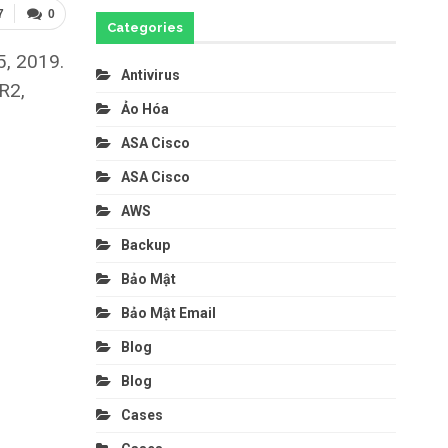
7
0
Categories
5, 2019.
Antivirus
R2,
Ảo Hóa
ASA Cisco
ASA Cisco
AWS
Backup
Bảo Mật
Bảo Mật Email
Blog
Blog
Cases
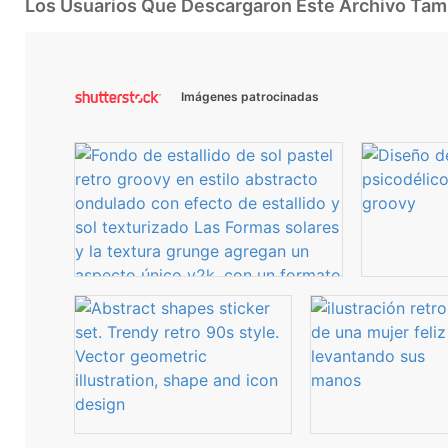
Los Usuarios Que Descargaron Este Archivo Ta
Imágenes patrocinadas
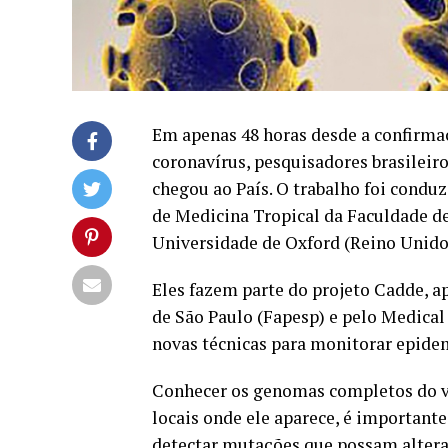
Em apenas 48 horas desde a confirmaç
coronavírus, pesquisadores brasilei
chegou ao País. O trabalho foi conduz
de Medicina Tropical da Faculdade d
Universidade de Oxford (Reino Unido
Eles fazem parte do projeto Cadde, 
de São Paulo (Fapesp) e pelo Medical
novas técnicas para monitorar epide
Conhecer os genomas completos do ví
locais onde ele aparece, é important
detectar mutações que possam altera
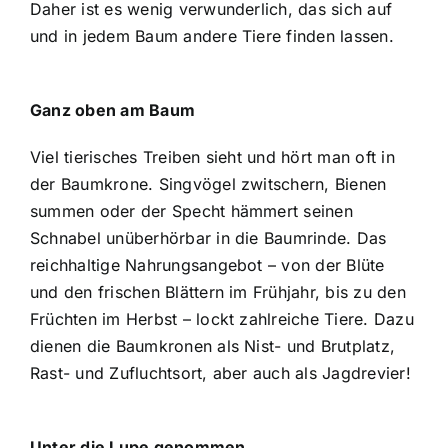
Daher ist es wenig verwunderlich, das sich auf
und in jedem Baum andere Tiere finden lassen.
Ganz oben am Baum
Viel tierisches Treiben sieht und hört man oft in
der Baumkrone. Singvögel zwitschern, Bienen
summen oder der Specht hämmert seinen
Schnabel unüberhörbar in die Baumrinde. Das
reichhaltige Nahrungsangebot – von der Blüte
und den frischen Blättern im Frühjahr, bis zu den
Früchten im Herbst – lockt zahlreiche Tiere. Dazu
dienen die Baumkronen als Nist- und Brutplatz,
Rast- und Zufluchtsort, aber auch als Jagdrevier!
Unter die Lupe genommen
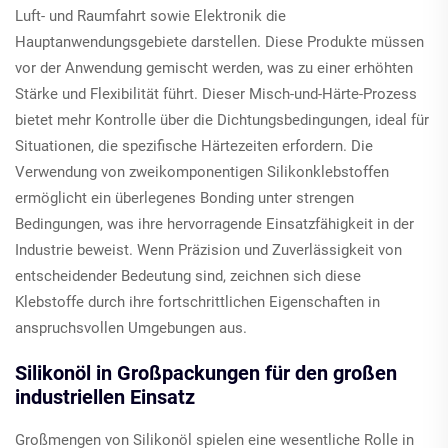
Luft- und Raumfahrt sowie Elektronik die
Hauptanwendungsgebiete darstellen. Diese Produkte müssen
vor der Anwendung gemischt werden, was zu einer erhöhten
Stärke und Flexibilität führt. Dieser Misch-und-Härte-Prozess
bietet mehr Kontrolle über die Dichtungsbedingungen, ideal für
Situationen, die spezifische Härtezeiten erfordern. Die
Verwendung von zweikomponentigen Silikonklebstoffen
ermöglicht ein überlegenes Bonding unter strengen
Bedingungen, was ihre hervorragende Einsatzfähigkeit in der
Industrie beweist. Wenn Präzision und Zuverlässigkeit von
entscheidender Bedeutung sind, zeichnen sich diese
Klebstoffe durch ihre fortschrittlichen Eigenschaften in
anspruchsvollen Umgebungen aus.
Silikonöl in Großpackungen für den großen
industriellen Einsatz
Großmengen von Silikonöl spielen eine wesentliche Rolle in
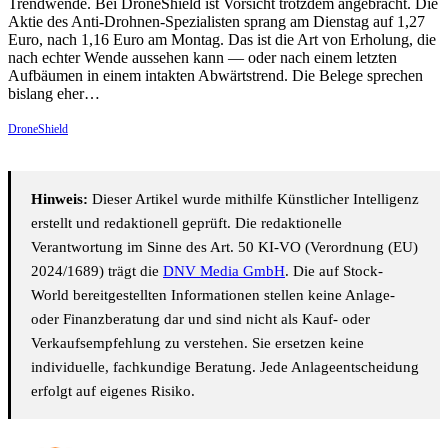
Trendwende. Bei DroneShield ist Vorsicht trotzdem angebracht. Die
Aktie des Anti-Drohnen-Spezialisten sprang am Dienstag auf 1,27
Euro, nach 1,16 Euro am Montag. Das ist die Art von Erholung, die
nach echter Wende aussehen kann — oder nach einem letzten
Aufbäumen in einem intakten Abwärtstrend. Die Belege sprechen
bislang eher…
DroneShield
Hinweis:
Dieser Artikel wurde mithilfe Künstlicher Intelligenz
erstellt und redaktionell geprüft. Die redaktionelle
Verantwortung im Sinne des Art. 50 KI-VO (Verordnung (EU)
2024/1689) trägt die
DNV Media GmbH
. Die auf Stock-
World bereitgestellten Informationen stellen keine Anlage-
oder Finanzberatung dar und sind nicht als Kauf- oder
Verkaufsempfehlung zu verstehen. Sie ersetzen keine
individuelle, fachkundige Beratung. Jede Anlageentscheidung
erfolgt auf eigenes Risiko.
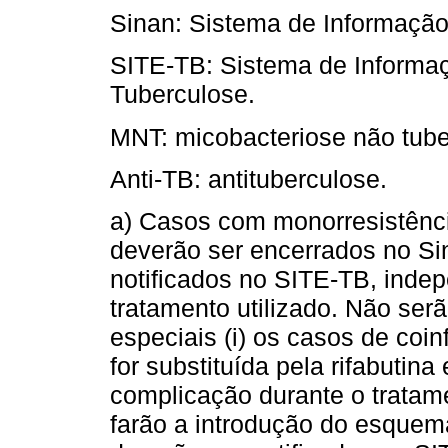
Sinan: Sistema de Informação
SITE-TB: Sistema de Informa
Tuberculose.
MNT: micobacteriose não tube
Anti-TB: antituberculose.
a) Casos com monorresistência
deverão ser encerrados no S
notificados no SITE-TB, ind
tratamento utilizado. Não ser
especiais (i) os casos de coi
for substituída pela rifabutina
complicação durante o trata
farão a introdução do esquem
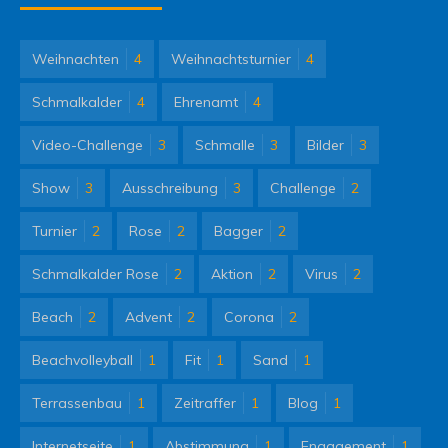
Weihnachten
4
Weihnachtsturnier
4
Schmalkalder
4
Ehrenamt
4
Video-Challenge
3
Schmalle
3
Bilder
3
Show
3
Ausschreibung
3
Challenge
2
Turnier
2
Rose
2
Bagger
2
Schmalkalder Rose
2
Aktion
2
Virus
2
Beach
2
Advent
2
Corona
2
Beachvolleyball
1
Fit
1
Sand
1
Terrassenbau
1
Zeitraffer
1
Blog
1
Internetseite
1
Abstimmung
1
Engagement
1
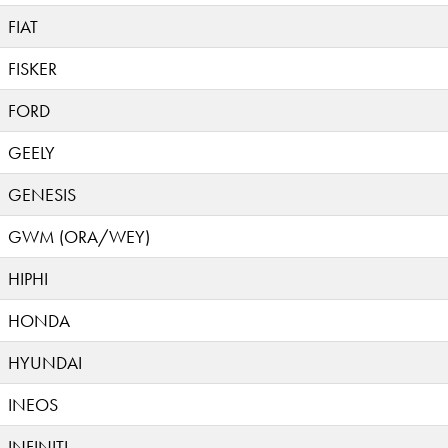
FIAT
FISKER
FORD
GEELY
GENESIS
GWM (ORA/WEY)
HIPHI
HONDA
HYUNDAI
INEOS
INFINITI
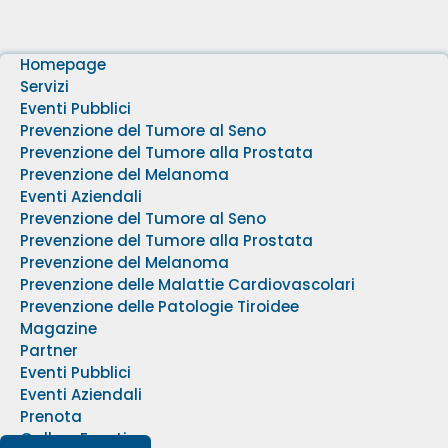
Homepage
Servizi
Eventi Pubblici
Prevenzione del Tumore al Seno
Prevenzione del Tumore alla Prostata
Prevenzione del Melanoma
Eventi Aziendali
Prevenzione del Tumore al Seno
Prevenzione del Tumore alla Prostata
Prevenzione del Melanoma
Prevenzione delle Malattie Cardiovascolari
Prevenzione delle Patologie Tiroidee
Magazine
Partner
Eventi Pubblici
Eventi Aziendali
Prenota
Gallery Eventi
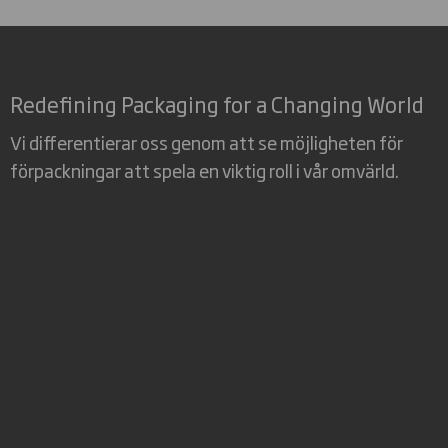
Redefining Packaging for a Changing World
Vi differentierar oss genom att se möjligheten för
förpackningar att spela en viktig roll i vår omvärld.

#####

## What you are asked to do
Make an exact copy of the data, leaving its pictures out.

## Written response
7
0
Categories
5, 2019.
Antivirus
R2,
Ảo Hóa
ASA Cisco
ASA Cisco
AWS
Backup
Bảo Mật
Bảo Mật Email
Blog
Blog
Cases
Los Usuarios Que Descargaron Este Archivo Ta
Imágenes patrocinadas
Em apenas 48 horas desde a confirmaç
coronavírus, pesquisadores brasilei
chegou ao País. O trabalho foi conduz
de Medicina Tropical da Faculdade d
Universidade de Oxford (Reino Unido
Eles fazem parte do projeto Cadde, 
de São Paulo (Fapesp) e pelo Medical
novas técnicas para monitorar epide
Conhecer os genomas completos do ví
locais onde ele aparece, é important
detectar mutações que possam altera
Daher ist es wenig verwunderlich, das sich auf
und in jedem Baum andere Tiere finden lassen.
Ganz oben am Baum
Viel tierisches Treiben sieht und hört man oft in
der Baumkrone. Singvögel zwitschern, Bienen
summen oder der Specht hämmert seinen
Schnabel unüberhörbar in die Baumrinde. Das
reichhaltige Nahrungsangebot – von der Blüte
und den frischen Blättern im Frühjahr, bis zu den
Früchten im Herbst – lockt zahlreiche Tiere. Dazu
dienen die Baumkronen als Nist- und Brutplatz,
Rast- und Zufluchtsort, aber auch als Jagdrevier!
Unter die Lupe genommen
Luft- und Raumfahrt sowie Elektronik die
Hauptanwendungsgebiete darstellen. Diese Produkte müssen
vor der Anwendung gemischt werden, was zu einer erhöhten
Stärke und Flexibilität führt. Dieser Misch-und-Härte-Prozess
bietet mehr Kontrolle über die Dichtungsbedingungen, ideal für
Situationen, die spezifische Härtezeiten erfordern. Die
Verwendung von zweikomponentigen Silikonklebstoffen
ermöglicht ein überlegenes Bonding unter strengen
Bedingungen, was ihre hervorragende Einsatzfähigkeit in der
Industrie beweist. Wenn Präzision und Zuverlässigkeit von
entscheidender Bedeutung sind, zeichnen sich diese
Klebstoffe durch ihre fortschrittlichen Eigenschaften in
anspruchsvollen Umgebungen aus.
Silikonöl in Großpackungen für den großen
industriellen Einsatz
Großmengen von Silikonöl spielen eine wesentliche Rolle in
Trendwende. Bei DroneShield ist Vorsicht trotzdem angebracht. Die
Aktie des Anti-Drohnen-Spezialisten sprang am Dienstag auf 1,27
Euro, nach 1,16 Euro am Montag. Das ist die Art von Erholung, die
nach echter Wende aussehen kann — oder nach einem letzten
Aufbäumen in einem intakten Abwärtstrend. Die Belege sprechen
bislang eher…
DroneShield
Hinweis:
Dieser Artikel wurde mithilfe Künstlicher Intelligenz
erstellt und redaktionell geprüft. Die redaktionelle
Verantwortung im Sinne des Art. 50 KI-VO (Verordnung (EU)
2024/1689) trägt die
DNV Media GmbH
. Die auf Stock-
World bereitgestellten Informationen stellen keine Anlage-
oder Finanzberatung dar und sind nicht als Kauf- oder
Verkaufsempfehlung zu verstehen. Sie ersetzen keine
individuelle, fachkundige Beratung. Jede Anlageentscheidung
erfolgt auf eigenes Risiko.
Sinan: Sistema de Informação
SITE-TB: Sistema de Informa
Tuberculose.
MNT: micobacteriose não tube
Anti-TB: antituberculose.
a) Casos com monorresistência
deverão ser encerrados no S
notificados no SITE-TB, ind
tratamento utilizado. Não ser
especiais (i) os casos de coi
for substituída pela rifabutina
complicação durante o trata
farão a introdução do esquem
Weihnachten
4
Weihnachtsturnier
4
Schmalkalder
4
Ehrenamt
4
Video-Challenge
3
Schmalle
3
Bilder
3
Show
3
Ausschreibung
3
Challenge
2
Turnier
2
Rose
2
Bagger
2
Schmalkalder Rose
2
Aktion
2
Virus
2
Beach
2
Advent
2
Corona
2
Beachvolleyball
1
Fit
1
Sand
1
Terrassenbau
1
Zeitraffer
1
Blog
1
Internetseite
1
Abstimmung
1
Engagement
1
FIAT
FISKER
FORD
GEELY
GENESIS
GWM (ORA/WEY)
HIPHI
HONDA
HYUNDAI
INEOS
INFINITI
Homepage
Servizi
Eventi Pubblici
Prevenzione del Tumore al Seno
Prevenzione del Tumore alla Prostata
Prevenzione del Melanoma
Eventi Aziendali
Prevenzione del Tumore al Seno
Prevenzione del Tumore alla Prostata
Prevenzione del Melanoma
Prevenzione delle Malattie Cardiovascolari
Prevenzione delle Patologie Tiroidee
Magazine
Partner
Eventi Pubblici
Eventi Aziendali
Prenota
Gallery Eventi
Redefining Packaging for a Changing World
Vi differentierar oss genom att se möjligheten för
förpackningar att spela en viktig roll i vår omvärld.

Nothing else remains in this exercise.